Irritable bowel disease (IBS) is a functional gastrointestinal disorder that affects 10% of the population. Comorbidities are common and fatigue is the most common extraintestinal complaint in IBS patients. There are no cure for the disease but there are nutrition treatments that can relieve symptoms. The main goal of this randomized controlled trial is to test the hypothesis that low-Fermentable- oligo-di- monosaccharides and polyols (FODMAPs) diet kan decrease gastrointestinal symptoms and improve quality of life and fatigue in patients with IBS.

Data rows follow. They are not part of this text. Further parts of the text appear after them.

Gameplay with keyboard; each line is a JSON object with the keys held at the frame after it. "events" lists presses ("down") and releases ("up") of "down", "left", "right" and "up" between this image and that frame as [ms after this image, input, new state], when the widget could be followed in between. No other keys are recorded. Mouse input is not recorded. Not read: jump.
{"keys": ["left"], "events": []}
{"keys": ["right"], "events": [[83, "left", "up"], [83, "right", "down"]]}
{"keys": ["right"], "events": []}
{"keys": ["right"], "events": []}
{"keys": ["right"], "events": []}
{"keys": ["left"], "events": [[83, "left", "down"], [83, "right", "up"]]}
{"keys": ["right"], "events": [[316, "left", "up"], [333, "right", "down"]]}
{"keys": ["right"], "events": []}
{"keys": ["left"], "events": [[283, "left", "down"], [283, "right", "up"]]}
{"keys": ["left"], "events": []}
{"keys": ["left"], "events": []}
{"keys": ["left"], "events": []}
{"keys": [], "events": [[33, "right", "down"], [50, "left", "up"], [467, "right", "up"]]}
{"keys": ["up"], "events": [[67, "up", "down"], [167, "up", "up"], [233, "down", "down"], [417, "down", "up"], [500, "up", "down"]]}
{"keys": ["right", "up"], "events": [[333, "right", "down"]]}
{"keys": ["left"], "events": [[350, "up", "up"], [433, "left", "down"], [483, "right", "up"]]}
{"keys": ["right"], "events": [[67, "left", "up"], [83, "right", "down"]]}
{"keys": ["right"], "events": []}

Condition or Disease Intervention/Treatment Phase
  • Other: Low- FODMAPdiet group intervention
 N/A

Detailed Description

Irritable bowel syndrome (IBS) is a functional gastrointestinal disorder characterized by stomach pain at least one day a week accompanied by change in stool frequency or appearance. Prevalence of IBS is about 10 % of the population worldwide and more common in women. IBS is divided into different subclasses: diarrhea predominant, (IBS-D), predominant constipation, (IBS-C), mixed bowel habits, (IBS-M). Comorbidities are common and fatigue is the most common extraintestinal complaint among the patients. Patients has severely reduced quality of life, reduced work capacity and the cost are substantial for the patients and the society. IBS canĀ“t be cured but the symptoms can be relieved by pharmacological as well as non-pharmacological treatment as psychological- and nutritional treatment. The main goal of this randomized controlled trial is to test the hypothesis that low FODMAPdiet kan decrease gastrointestinal symptoms and improve quality of life and fatigue in patients with IBS.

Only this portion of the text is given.